Wir sehen diese Herausforderung ebenfalls. Dennoch halten wir es für notwendig, dass die Finanzpolitik nunmehr kürzertritt. Prominente Ökonomen wie John Cochrane weisen vermehrt darauf hin, dass Inflation entsteht, wenn die Mitbürger befürchten, dass die zukünftigen, diskontierten Überschüsse des Staates nicht mehr zur Rückzahlung der Schulden ausreichen. Die stark gestiegenen Staatsschulden, die preistreibenden Effekte der Deglobalisierung, höhere Energiekosten und demographische Veränderungen zählen zu den Faktoren, die dazu geführt haben, dass die langfristigen Inflationserwartungen in der Eurozone derzeit wieder deutlich steigen. Die langfristigen Inflationserwartungen haben im Euroraum auf rund 2,5 Prozent pro Jahr angezogen (siehe Abbildung). Das ist ein Warnzeichen, aber noch nicht dramatisch. Fatal wäre es jedoch, wenn der Eindruck entstünde, dass die Staaten ihre Schulden „weginflationieren“ wollen.

Inflationserwartungen

3. Hohe Aktienbewertungen 

Schaut man auf die bekannten Indizes, sind Aktien in vielen Regionen nicht mehr günstig. US-Aktien kann man wohl nach den meisten Maßstäben als teuer bezeichnen. Als Bewertungskriterium ziehen wir gerne den Indexstand (Preis) im Verhältnis zum Buchwert je Aktie, heran. Für die Titel im Index S&P 500 liegt diese Kennziffer aktuell bei 4,2 (siehe Abbildung). Damit liegt die Bewertung eines breiten Teils des amerikanischen Aktienmarktes weit über dem langjährigen Durchschnitt von 3. Tatsächlich lag das Preis-Buchwert-Verhältnis nur an 12 Prozent der Handelstage seit 1990 höher als derzeit.

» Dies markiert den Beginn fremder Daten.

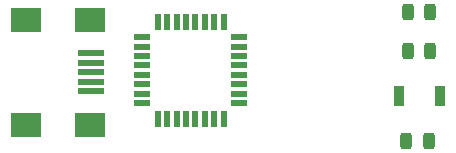
<source format=gbr>
%TF.GenerationSoftware,KiCad,Pcbnew,7.0.10*%
%TF.CreationDate,2024-02-19T12:28:25+05:30*%
%TF.ProjectId,ArduinoNano _Rudra_2021eeb1208,41726475-696e-46f4-9e61-6e6f205f5275,rev?*%
%TF.SameCoordinates,Original*%
%TF.FileFunction,Paste,Top*%
%TF.FilePolarity,Positive*%
%FSLAX46Y46*%
G04 Gerber Fmt 4.6, Leading zero omitted, Abs format (unit mm)*
G04 Created by KiCad (PCBNEW 7.0.10) date 2024-02-19 12:28:25*
%MOMM*%
%LPD*%
G01*
G04 APERTURE LIST*
G04 Aperture macros list*
%AMRoundRect*
0 Rectangle with rounded corners*
0 $1 Rounding radius*
0 $2 $3 $4 $5 $6 $7 $8 $9 X,Y pos of 4 corners*
0 Add a 4 corners polygon primitive as box body*
4,1,4,$2,$3,$4,$5,$6,$7,$8,$9,$2,$3,0*
0 Add four circle primitives for the rounded corners*
1,1,$1+$1,$2,$3*
1,1,$1+$1,$4,$5*
1,1,$1+$1,$6,$7*
1,1,$1+$1,$8,$9*
0 Add four rect primitives between the rounded corners*
20,1,$1+$1,$2,$3,$4,$5,0*
20,1,$1+$1,$4,$5,$6,$7,0*
20,1,$1+$1,$6,$7,$8,$9,0*
20,1,$1+$1,$8,$9,$2,$3,0*%
G04 Aperture macros list end*
%ADD10R,0.900000X1.700000*%
%ADD11RoundRect,0.243750X-0.243750X-0.456250X0.243750X-0.456250X0.243750X0.456250X-0.243750X0.456250X0*%
%ADD12R,2.250000X0.500000*%
%ADD13R,2.500000X2.000000*%
%ADD14R,1.473200X0.508000*%
%ADD15R,0.508000X1.473200*%
G04 APERTURE END LIST*
D10*
%TO.C,RST1*%
X93120500Y-107950000D03*
X96520500Y-107950000D03*
%TD*%
D11*
%TO.C,L1*%
X93707500Y-111760000D03*
X95582500Y-111760000D03*
%TD*%
%TO.C,RX1*%
X93804500Y-104140000D03*
X95679500Y-104140000D03*
%TD*%
D12*
%TO.C,J7*%
X67043000Y-104318000D03*
X67043000Y-105118000D03*
X67043000Y-105918000D03*
X67043000Y-106718000D03*
X67043000Y-107518000D03*
D13*
X66918000Y-101468000D03*
X66918000Y-110368000D03*
X61468000Y-101468000D03*
X61468000Y-110368000D03*
%TD*%
D11*
%TO.C,TX1*%
X93804500Y-100838000D03*
X95679500Y-100838000D03*
%TD*%
D14*
%TO.C,U1*%
X71323200Y-102971600D03*
X71323200Y-103759000D03*
X71323200Y-104571800D03*
X71323200Y-105359200D03*
X71323200Y-106172000D03*
X71323200Y-106959400D03*
X71323200Y-107772200D03*
X71323200Y-108559600D03*
D15*
X72644000Y-109880400D03*
X73431400Y-109880400D03*
X74244200Y-109880400D03*
X75031600Y-109880400D03*
X75844400Y-109880400D03*
X76631800Y-109880400D03*
X77444600Y-109880400D03*
X78232000Y-109880400D03*
D14*
X79552800Y-108559600D03*
X79552800Y-107772200D03*
X79552800Y-106959400D03*
X79552800Y-106172000D03*
X79552800Y-105359200D03*
X79552800Y-104571800D03*
X79552800Y-103759000D03*
X79552800Y-102971600D03*
D15*
X78232000Y-101650800D03*
X77444600Y-101650800D03*
X76631800Y-101650800D03*
X75844400Y-101650800D03*
X75031600Y-101650800D03*
X74244200Y-101650800D03*
X73431400Y-101650800D03*
X72644000Y-101650800D03*
%TD*%
M02*

</source>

S&&P 500 Preis-Buchwert-Verhältnis

Kritisch stimmt uns auch, dass die Marktbreite der Kursbewegung dieses Jahres gering ist. Der S&P 500 hat im ersten Halbjahr trotz des neuen Zinsumfelds rund 14 Prozent zugelegt. Allerdings wurde der Index nur von wenigen Schwergewichten gezogen: Nur zehn Aktien großer Technologieunternehmen sind für knapp 90 Prozent der Kursgewinne des S&P 500 im laufenden Jahr verantwortlich. Die Free Cash Flow-Rendite dieser Unternehmen ist auf nur noch 2,3 Prozent (einfach gemittelt) gefallen. Das ist eines der niedrigsten Renditeniveaus dieser Gruppe von Aktien (auf Basis des Freien Cash Flows) der vergangenen zehn Jahre. 

Für kurzfristige Prognosen der Aktienmarktentwicklung taugen Bewertungskennzahlen nur sehr eingeschränkt. Überbewertungsphasen können lange bestehen bleiben. Zwischen dem Bewertungsniveau zu Beginn eines Anlagezeitraums und dem langfristigem Anlageerfolg lässt sich allerdings ein deutlicher Zusammenhang erkennen. Das widerspricht nicht der Erfahrung, dass Aktien für langfristige Investoren einen wesentlichen Bestandteil des Portfolios bilden sollten. Es spricht aber aus unserer Sicht zum aktuellen Zeitpunkt gegen eine aggressive Positionierung am Aktienmarkt. Das gilt umso mehr, als der Anleihemarkt mittlerweile auch für gute Qualität interessante Renditen bietet.